View
In different framework, the concept of view varies from html itself, the template engine, to the adapter of the template engine, or the response itself. In lit, the view is responsible to generate http response (with render
method)
Headers
render
is not limited to body, HTTP headers is a part of response, too. Thus, you may populate response headers in view class.

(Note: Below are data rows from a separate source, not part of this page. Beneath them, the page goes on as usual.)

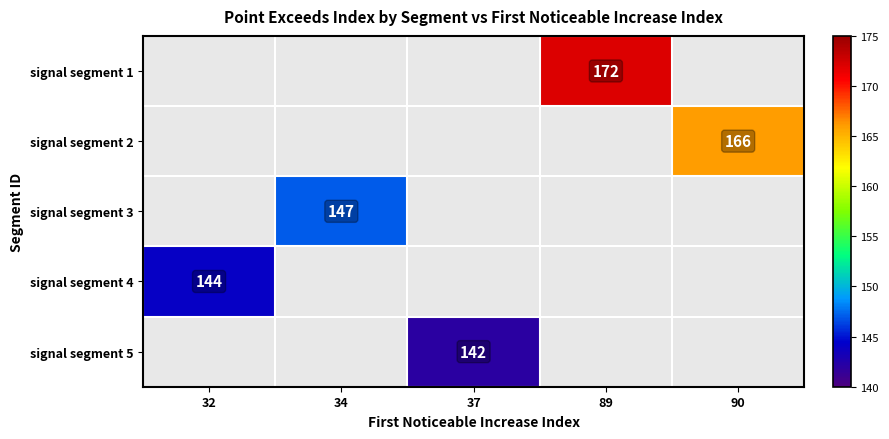

Is the value of signal segment 5 at 37 greater than the value of signal segment 3 at 34?

No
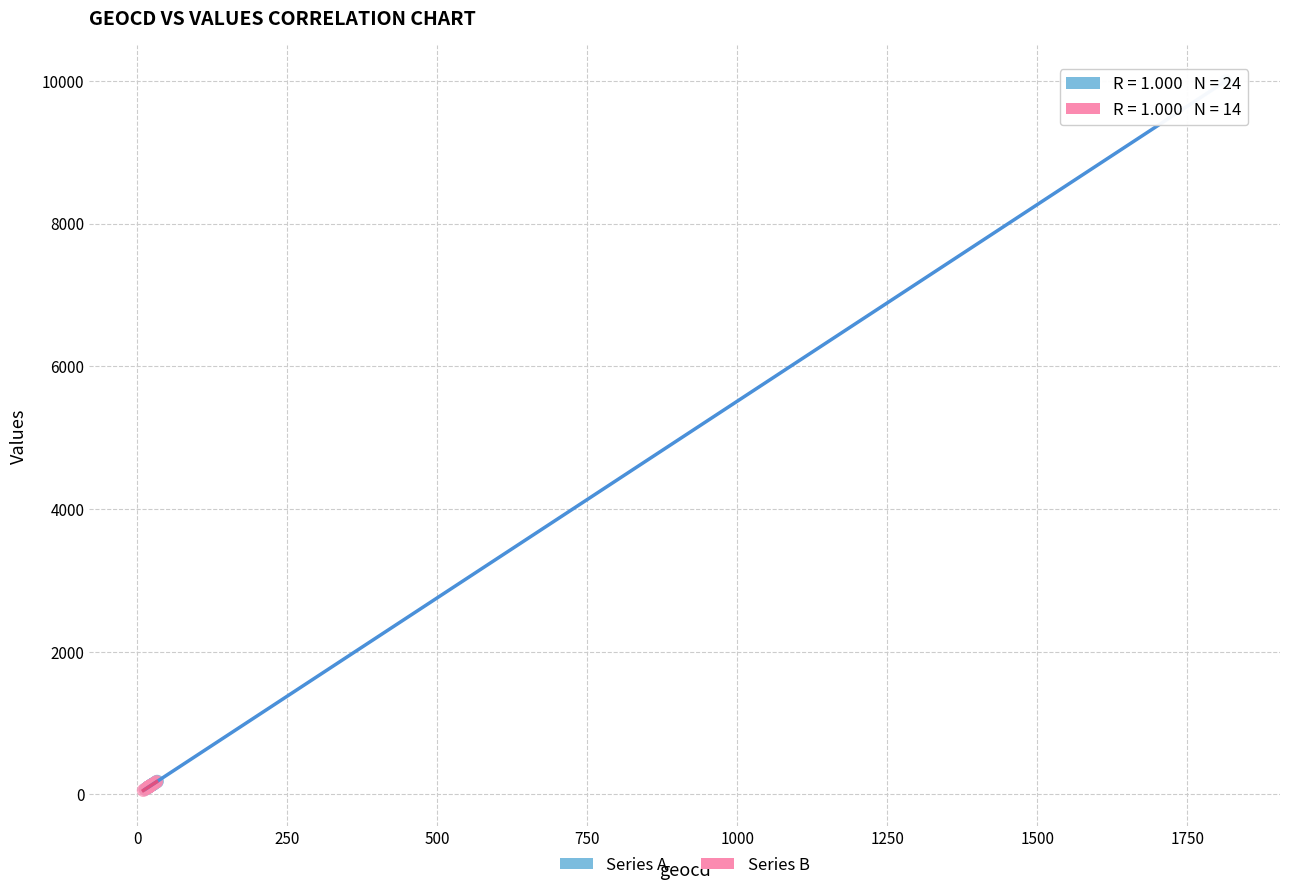

What are all the series names shown in the legend?

Series A, Series B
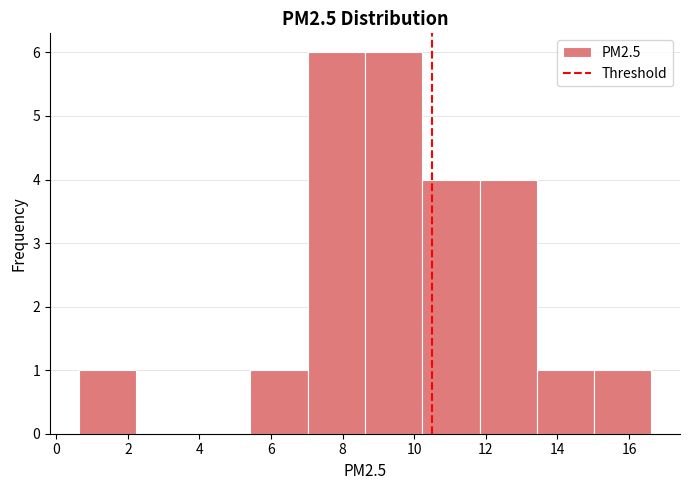

How tall is the bar that spans 7.0 to 8.6 on the x-axis? Neither the bar edges nor the heights are printed on the chart, so give them approximately, as read against the axes.

6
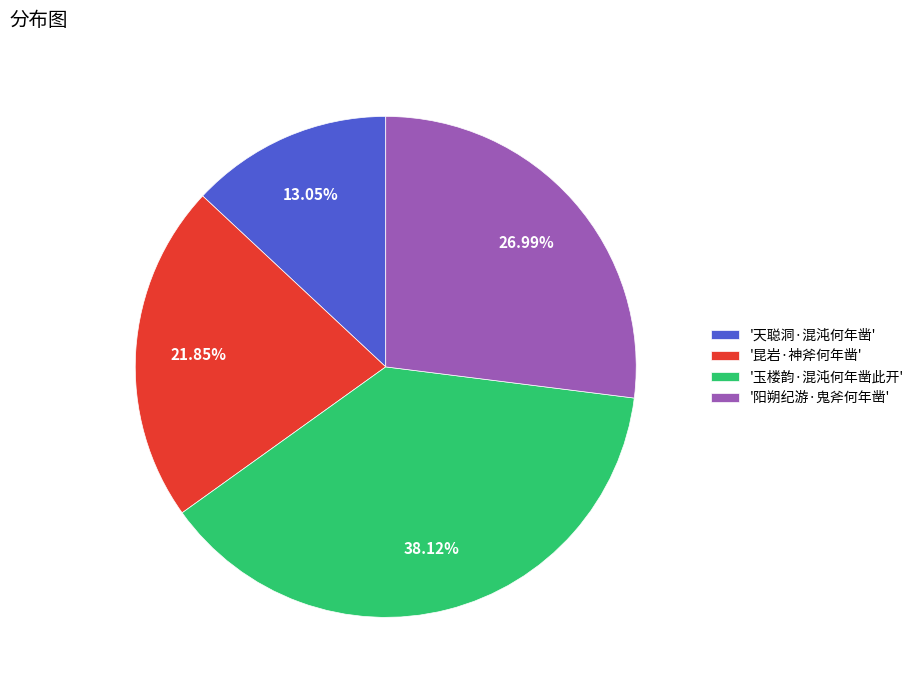

Is the sum of '玉楼韵·混沌何年凿此开' and '昆岩·神斧何年凿' greater than half?

Yes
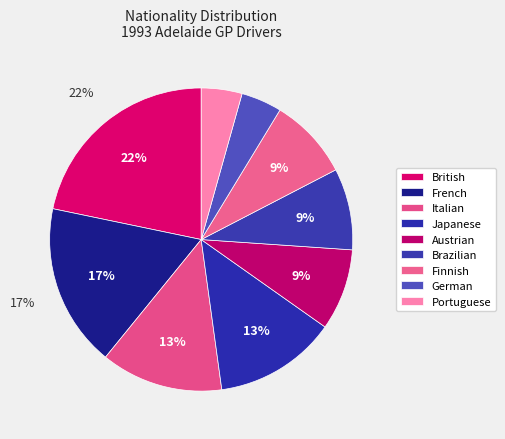

What is the largest slice in the pie chart?

British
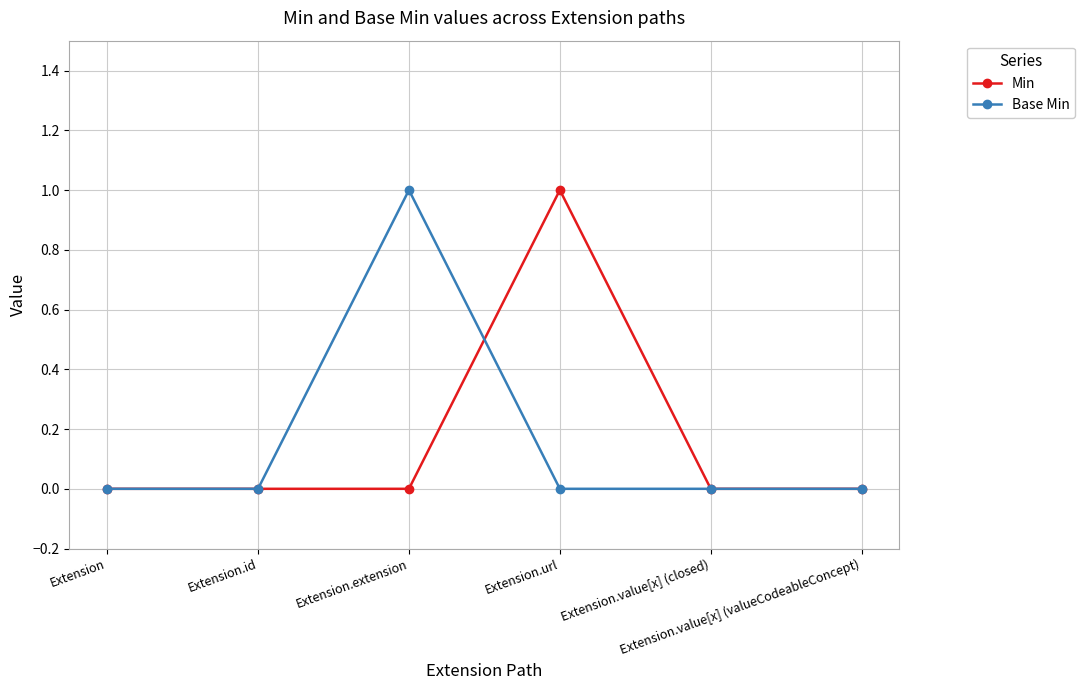

Where is the first local maximum for Base Min?

Extension.extension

class RestfulView extends AbstractView
{
public function render(array $data = []): ResponseInterface
{
$this->getEmptyBody()->write(json_encode($data['body']));
if (!empty($data['link'])) {
$headerline = implode(', ', array_map(function($link){
return sprintf('<%s; rel="%s">', $link['url'], $link['rel'])
}, $data['link']));
$this->response = $this->response
->withHeader('Link', $headerline);
}
return $this->response
->withHeader('Content-Type', 'application/json');
}
}
Pass values
render
accept an array of data, but sometime you might want have type hint, signature, or code completion for some kind of data or metadata, or dependency. We recommend you pass these data by either constructor parameter, or dedicated setter function.
class PlateView extends AbstractView
{
protected $plate;
protected $templateName;
public function __construct(League\Plates\Engine $plate)
{
$this->plate = plate;
}
public function setTemplateName(string $name): self
{
$this->templateName = $name;
return $this;
}
public function render(array $data = []): ResponseInterface
{
$this->getEmptyBody()->write($this->plate->render($this->templateName, $data));
return $this->response;
}
}
Creating response
ViewInterface requires a setResponse
method. Implementation (see ViewTrait
) should receive the response instance and use it as the response prototype in render
method. By this way, view leaves constructor to have no any requirement, and no need to care about the response / responseFactory.